*Entries supplied*
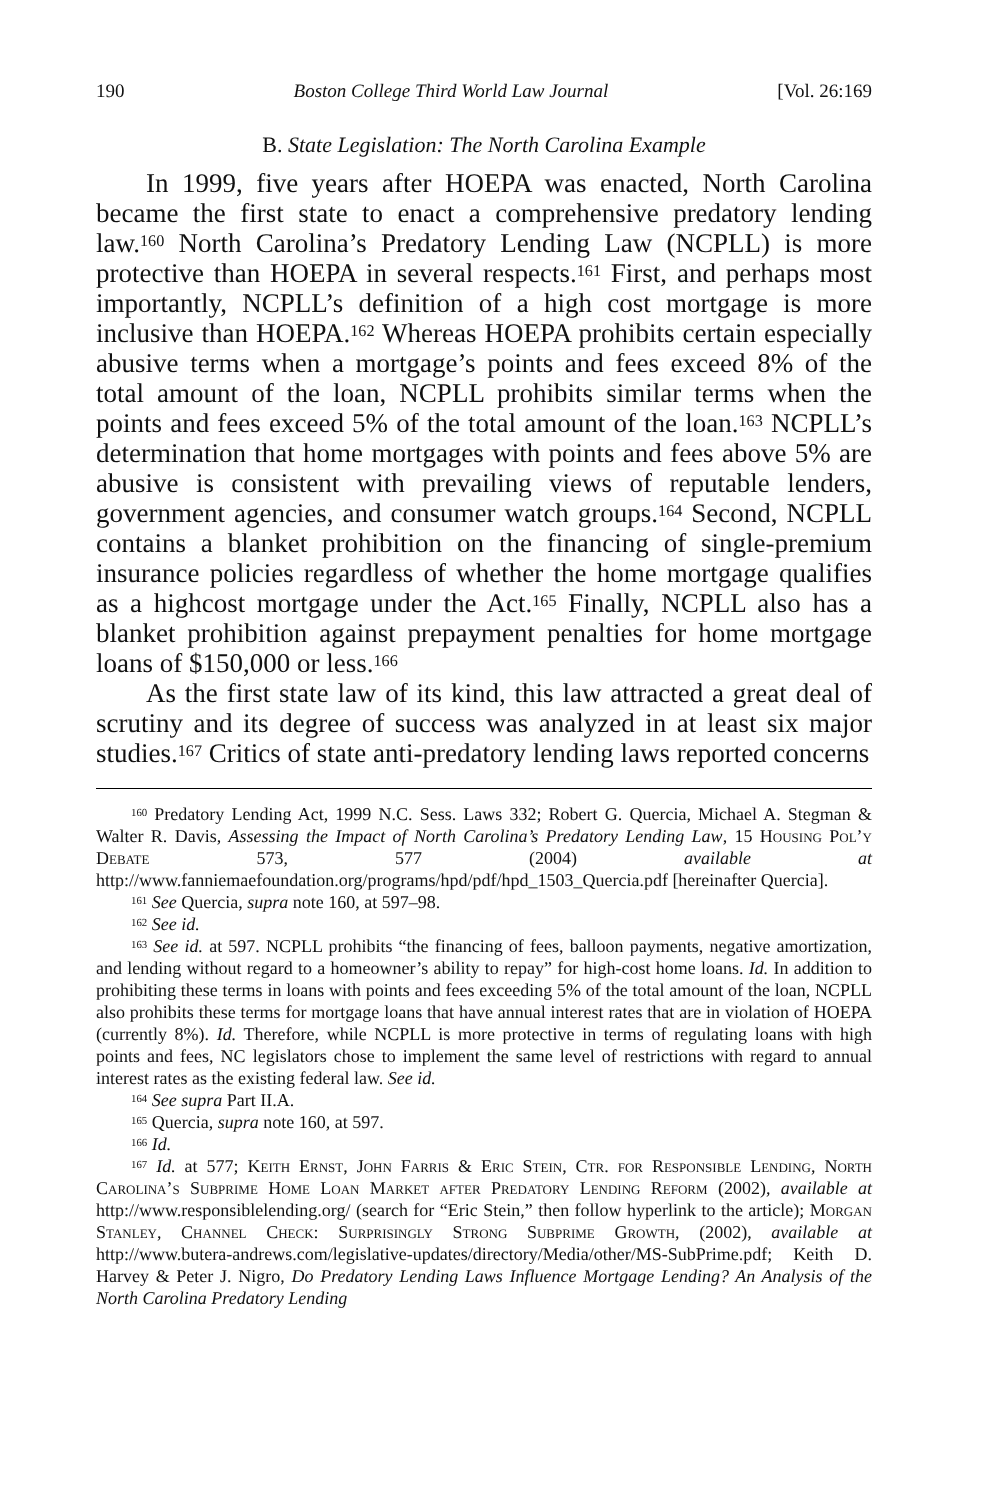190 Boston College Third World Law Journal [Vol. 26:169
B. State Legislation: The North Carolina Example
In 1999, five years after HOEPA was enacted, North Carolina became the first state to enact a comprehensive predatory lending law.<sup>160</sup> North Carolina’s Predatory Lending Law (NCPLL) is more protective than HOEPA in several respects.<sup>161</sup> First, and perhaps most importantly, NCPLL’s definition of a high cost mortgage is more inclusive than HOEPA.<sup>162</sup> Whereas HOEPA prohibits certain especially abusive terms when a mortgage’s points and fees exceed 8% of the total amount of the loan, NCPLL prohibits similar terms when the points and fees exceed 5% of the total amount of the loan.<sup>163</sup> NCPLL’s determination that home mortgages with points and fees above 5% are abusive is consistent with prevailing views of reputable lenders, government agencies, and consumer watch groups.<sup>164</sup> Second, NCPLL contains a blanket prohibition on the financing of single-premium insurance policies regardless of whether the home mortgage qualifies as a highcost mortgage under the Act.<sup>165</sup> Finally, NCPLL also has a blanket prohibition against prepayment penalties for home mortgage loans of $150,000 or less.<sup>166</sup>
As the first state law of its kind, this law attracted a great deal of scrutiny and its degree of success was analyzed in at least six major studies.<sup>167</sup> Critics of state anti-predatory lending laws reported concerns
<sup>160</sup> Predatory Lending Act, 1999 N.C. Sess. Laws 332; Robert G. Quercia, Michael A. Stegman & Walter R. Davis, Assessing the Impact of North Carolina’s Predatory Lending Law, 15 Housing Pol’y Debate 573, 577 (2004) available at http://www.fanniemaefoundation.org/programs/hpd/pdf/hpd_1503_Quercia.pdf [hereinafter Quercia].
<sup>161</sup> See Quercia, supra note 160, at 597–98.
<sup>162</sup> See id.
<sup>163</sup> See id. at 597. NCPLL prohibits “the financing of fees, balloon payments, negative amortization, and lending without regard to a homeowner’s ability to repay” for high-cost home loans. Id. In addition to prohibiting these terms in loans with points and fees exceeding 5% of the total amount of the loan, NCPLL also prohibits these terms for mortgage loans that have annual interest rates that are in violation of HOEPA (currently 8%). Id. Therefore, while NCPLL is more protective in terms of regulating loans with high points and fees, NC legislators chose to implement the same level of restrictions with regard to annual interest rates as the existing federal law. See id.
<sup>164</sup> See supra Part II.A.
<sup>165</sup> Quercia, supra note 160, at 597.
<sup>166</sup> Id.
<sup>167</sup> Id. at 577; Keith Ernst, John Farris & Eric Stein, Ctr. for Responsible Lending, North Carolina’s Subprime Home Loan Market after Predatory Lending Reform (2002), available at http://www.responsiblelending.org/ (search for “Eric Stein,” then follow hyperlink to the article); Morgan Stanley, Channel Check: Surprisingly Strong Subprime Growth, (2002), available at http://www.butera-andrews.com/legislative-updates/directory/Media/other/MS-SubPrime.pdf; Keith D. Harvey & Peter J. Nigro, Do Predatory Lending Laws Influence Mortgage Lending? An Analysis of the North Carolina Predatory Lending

*Exercise details*
Select every line above that contains the word "supra", and copy it.

*Solution for this exercise*
<sup>161</sup> See Quercia, supra note 160, at 597–98.
<sup>164</sup> See supra Part II.A.
<sup>165</sup> Quercia, supra note 160, at 597.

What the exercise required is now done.